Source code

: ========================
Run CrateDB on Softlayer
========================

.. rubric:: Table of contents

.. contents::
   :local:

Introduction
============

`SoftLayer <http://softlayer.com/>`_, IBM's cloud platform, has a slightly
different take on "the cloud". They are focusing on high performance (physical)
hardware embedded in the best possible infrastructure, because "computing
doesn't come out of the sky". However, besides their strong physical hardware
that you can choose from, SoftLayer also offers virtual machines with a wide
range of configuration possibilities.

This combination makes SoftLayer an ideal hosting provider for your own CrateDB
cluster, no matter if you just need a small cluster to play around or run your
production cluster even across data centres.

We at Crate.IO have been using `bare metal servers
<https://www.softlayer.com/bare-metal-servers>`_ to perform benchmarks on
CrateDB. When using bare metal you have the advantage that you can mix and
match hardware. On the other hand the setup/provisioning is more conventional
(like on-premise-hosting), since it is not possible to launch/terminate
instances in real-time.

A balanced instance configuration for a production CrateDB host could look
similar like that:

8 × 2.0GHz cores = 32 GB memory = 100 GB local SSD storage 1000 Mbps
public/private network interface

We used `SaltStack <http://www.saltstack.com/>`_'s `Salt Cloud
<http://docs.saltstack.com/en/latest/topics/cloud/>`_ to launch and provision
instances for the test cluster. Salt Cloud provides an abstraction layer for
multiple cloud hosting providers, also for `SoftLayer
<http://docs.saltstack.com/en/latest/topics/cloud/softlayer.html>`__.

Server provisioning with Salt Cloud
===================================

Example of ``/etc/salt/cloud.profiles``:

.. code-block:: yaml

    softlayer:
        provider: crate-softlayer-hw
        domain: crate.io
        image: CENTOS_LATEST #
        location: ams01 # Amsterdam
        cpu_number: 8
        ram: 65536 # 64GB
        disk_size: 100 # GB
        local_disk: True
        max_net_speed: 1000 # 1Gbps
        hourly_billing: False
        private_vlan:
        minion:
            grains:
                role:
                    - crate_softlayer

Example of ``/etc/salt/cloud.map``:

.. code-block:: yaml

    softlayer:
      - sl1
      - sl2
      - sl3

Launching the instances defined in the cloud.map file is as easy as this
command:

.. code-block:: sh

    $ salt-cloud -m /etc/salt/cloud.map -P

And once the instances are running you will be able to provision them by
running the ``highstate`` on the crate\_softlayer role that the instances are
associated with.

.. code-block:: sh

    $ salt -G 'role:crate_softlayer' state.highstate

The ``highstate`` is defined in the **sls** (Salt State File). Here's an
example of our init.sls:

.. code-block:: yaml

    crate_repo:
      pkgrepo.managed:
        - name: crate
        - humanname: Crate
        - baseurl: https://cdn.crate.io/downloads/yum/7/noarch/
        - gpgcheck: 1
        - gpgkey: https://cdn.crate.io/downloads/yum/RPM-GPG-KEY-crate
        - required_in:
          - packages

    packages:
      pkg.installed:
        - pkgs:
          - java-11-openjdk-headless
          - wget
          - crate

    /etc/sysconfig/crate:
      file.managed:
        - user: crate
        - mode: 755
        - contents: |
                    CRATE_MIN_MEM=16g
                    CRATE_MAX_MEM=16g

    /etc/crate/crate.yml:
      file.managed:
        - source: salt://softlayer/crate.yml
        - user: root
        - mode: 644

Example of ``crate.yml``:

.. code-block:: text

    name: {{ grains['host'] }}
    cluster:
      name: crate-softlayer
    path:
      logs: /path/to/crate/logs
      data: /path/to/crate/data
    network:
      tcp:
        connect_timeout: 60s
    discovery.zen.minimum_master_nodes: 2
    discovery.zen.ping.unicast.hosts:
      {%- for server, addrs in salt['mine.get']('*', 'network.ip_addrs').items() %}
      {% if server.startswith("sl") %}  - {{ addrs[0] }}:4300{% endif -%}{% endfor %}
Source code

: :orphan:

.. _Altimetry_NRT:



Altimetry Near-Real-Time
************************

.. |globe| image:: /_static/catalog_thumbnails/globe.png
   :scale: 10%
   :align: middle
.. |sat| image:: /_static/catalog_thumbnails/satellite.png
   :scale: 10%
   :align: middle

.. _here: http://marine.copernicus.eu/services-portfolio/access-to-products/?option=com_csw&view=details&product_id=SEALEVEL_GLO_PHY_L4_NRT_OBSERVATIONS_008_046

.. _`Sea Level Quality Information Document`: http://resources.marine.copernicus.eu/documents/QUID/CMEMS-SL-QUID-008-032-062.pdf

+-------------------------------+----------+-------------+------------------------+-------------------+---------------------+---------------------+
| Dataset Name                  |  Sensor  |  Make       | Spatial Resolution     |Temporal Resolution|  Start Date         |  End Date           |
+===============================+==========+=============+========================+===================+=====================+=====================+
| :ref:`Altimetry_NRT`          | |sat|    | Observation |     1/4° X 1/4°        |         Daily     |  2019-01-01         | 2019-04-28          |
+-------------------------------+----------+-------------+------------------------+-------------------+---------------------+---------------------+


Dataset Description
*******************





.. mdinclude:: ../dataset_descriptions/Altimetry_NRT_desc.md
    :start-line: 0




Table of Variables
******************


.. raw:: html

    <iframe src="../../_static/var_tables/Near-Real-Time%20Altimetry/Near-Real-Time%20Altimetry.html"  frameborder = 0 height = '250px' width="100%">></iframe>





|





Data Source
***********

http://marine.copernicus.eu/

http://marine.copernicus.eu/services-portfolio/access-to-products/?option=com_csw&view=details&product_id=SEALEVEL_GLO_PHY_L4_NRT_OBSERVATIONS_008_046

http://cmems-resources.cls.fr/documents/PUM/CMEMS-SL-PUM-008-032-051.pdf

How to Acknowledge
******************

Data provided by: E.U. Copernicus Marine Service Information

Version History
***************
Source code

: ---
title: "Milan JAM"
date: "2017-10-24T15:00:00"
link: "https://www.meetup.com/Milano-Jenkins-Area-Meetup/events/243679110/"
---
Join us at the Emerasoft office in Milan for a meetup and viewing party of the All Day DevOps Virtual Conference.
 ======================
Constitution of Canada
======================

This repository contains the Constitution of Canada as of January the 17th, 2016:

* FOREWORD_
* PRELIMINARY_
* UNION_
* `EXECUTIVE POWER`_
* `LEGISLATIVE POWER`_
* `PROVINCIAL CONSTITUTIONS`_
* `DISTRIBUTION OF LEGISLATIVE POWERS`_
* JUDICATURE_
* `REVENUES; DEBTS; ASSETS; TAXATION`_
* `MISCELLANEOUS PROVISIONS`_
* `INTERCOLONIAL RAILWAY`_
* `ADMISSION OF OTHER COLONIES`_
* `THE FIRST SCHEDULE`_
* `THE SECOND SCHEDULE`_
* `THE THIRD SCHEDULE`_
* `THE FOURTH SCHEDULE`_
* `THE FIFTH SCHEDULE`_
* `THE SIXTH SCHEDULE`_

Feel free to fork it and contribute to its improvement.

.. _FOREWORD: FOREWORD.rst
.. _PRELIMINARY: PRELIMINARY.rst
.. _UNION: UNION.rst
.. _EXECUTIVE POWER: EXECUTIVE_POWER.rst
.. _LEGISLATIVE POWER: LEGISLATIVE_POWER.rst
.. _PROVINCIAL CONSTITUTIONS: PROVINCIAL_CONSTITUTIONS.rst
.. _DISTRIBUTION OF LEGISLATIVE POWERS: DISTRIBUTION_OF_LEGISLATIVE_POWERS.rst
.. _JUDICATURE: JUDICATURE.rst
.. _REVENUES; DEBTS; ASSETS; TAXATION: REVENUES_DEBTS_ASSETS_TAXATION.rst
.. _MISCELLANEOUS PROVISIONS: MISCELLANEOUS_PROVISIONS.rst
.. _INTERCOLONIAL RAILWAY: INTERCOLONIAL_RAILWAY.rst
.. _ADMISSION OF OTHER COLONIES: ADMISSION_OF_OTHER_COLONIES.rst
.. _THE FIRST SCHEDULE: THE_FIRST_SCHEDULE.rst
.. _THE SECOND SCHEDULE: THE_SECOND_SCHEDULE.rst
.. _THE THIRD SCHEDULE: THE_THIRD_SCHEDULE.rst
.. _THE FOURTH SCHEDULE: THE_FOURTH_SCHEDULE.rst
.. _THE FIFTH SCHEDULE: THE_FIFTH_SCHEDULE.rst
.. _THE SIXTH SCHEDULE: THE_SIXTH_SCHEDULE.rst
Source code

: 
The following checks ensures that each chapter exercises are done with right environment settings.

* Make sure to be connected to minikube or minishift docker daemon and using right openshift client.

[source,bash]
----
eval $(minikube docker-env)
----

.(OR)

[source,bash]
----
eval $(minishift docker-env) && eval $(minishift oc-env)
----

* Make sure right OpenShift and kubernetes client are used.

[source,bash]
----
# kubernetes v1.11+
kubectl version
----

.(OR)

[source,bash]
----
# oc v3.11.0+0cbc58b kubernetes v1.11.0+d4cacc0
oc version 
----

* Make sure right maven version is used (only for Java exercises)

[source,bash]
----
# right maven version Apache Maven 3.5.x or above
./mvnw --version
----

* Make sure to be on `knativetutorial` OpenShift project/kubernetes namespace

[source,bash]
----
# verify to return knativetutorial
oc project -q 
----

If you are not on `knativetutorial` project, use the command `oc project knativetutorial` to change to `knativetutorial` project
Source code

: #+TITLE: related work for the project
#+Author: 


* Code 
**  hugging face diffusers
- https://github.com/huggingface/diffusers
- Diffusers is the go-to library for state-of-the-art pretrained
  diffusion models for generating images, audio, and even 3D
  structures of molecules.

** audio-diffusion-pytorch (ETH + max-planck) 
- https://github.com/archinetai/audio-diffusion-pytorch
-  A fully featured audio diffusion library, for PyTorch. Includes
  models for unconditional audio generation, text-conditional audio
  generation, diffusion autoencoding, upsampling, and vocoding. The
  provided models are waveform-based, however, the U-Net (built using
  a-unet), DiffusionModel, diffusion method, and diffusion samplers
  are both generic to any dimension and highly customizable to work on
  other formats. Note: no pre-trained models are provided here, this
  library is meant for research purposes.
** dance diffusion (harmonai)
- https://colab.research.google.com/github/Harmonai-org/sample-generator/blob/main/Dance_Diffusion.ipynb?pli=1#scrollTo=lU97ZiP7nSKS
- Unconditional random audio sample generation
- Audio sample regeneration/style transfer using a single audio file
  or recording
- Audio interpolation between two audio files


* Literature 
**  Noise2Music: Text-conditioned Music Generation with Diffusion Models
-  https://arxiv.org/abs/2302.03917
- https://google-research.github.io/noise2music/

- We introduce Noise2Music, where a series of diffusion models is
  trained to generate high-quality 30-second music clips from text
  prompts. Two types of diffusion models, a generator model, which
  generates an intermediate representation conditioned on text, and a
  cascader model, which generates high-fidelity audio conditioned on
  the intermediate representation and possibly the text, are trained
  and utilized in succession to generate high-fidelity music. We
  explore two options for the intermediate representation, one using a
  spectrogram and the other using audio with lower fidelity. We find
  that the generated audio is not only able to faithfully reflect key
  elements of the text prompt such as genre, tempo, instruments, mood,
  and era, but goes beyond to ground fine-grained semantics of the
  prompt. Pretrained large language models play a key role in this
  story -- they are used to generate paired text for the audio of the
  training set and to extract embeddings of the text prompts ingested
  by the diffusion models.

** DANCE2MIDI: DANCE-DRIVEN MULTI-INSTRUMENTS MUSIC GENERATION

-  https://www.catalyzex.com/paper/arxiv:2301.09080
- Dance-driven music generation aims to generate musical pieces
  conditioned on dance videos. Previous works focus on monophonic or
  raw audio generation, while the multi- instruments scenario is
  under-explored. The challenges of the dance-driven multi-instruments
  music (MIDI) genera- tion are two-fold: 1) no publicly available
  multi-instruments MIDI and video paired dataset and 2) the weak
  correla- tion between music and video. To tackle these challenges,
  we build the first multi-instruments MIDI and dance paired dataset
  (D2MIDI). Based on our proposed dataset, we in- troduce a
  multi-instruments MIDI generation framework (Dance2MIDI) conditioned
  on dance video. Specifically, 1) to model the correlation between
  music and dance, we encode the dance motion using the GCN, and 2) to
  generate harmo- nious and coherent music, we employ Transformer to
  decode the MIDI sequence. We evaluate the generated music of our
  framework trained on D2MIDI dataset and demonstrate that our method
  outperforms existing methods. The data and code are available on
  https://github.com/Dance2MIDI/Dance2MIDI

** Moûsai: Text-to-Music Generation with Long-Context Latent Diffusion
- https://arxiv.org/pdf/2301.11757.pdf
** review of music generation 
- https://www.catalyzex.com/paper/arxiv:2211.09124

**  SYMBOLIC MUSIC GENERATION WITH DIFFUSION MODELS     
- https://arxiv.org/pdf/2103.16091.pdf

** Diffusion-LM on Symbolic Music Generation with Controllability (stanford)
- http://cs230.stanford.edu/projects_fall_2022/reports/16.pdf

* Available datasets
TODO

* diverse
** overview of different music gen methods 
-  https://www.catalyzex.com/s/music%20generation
--------------------
■ Action item
Look through the entries above for the word "docker". Copy every line where it shows up.

■ Task solution
* Make sure to be connected to minikube or minishift docker daemon and using right openshift client.
eval $(minikube docker-env)
eval $(minishift docker-env) && eval $(minishift oc-env)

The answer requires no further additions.